◆ GIVEN ENTRIES:
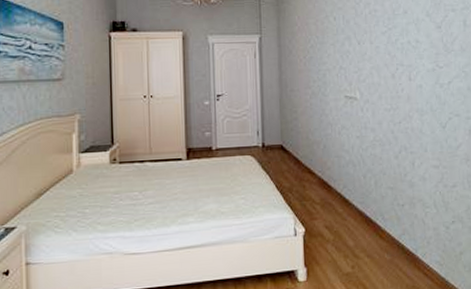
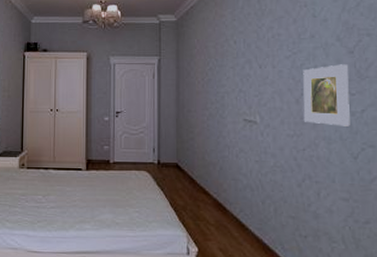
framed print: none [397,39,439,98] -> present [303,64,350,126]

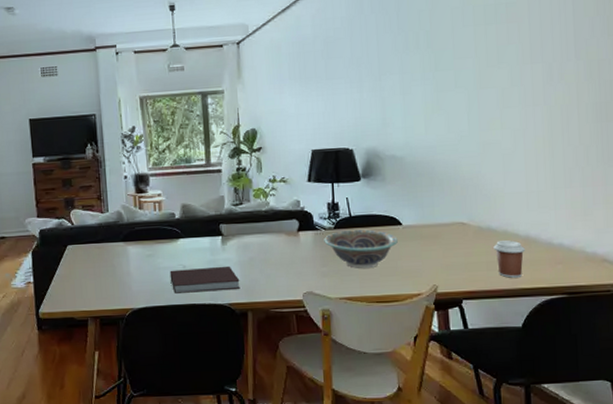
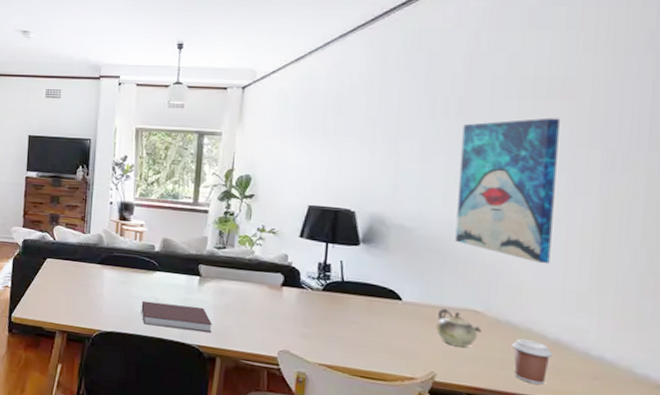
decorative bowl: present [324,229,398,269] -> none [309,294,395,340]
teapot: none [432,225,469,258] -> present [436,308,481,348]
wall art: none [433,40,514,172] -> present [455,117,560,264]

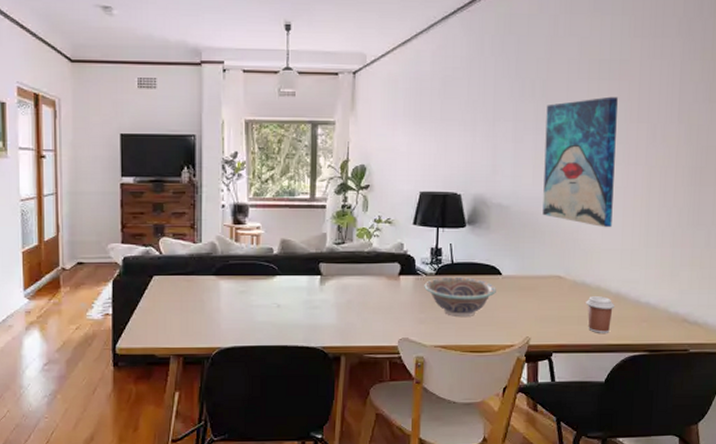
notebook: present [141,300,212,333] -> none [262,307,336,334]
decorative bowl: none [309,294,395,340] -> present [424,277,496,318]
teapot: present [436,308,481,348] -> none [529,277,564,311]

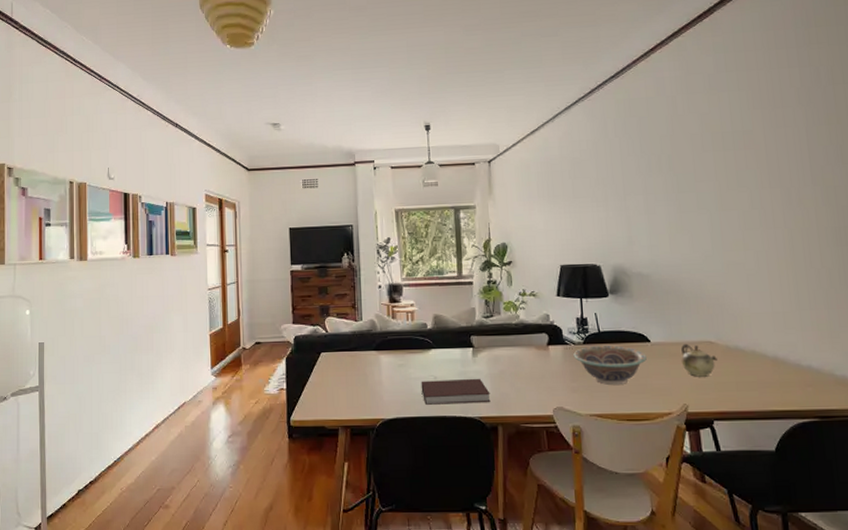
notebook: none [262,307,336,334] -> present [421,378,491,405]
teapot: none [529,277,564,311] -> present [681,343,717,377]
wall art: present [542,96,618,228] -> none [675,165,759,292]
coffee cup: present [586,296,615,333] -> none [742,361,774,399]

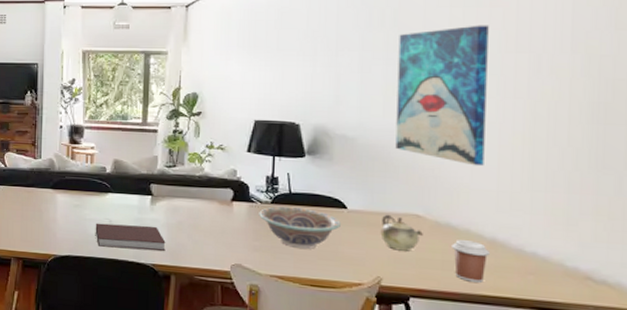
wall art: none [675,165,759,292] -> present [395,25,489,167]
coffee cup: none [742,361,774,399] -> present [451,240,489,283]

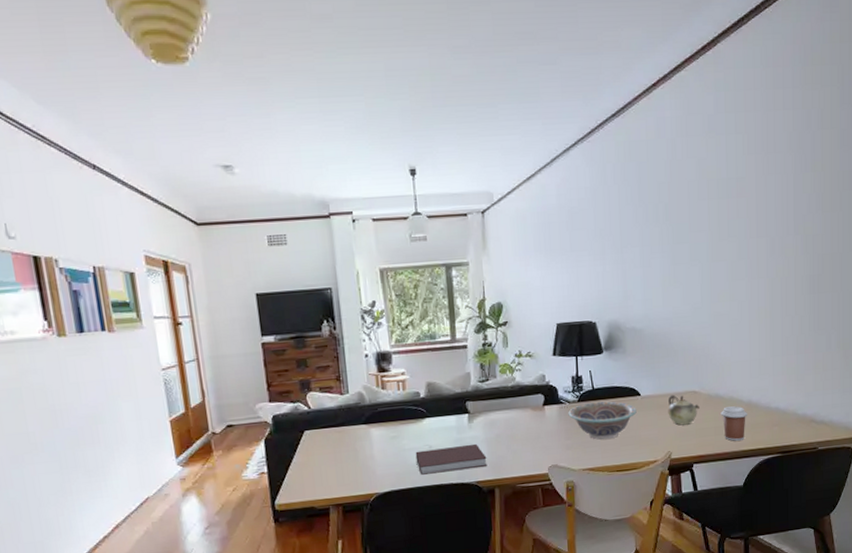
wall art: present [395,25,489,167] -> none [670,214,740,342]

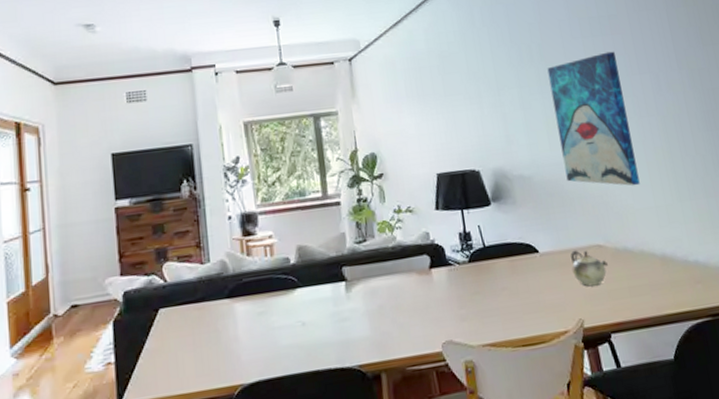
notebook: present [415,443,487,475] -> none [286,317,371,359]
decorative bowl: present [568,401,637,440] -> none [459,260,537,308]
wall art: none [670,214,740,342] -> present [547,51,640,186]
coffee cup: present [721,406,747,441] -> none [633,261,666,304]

◆ TASK TO CARRY OUT: Repeat all of the entries word for word, but omit the pictures.

◆ ANSWER AREA:
framed print: none [397,39,439,98] -> present [303,64,350,126]

decorative bowl: present [324,229,398,269] -> none [309,294,395,340]
teapot: none [432,225,469,258] -> present [436,308,481,348]
wall art: none [433,40,514,172] -> present [455,117,560,264]

notebook: present [141,300,212,333] -> none [262,307,336,334]
decorative bowl: none [309,294,395,340] -> present [424,277,496,318]
teapot: present [436,308,481,348] -> none [529,277,564,311]

notebook: none [262,307,336,334] -> present [421,378,491,405]
teapot: none [529,277,564,311] -> present [681,343,717,377]
wall art: present [542,96,618,228] -> none [675,165,759,292]
coffee cup: present [586,296,615,333] -> none [742,361,774,399]

wall art: none [675,165,759,292] -> present [395,25,489,167]
coffee cup: none [742,361,774,399] -> present [451,240,489,283]

wall art: present [395,25,489,167] -> none [670,214,740,342]

notebook: present [415,443,487,475] -> none [286,317,371,359]
decorative bowl: present [568,401,637,440] -> none [459,260,537,308]
wall art: none [670,214,740,342] -> present [547,51,640,186]
coffee cup: present [721,406,747,441] -> none [633,261,666,304]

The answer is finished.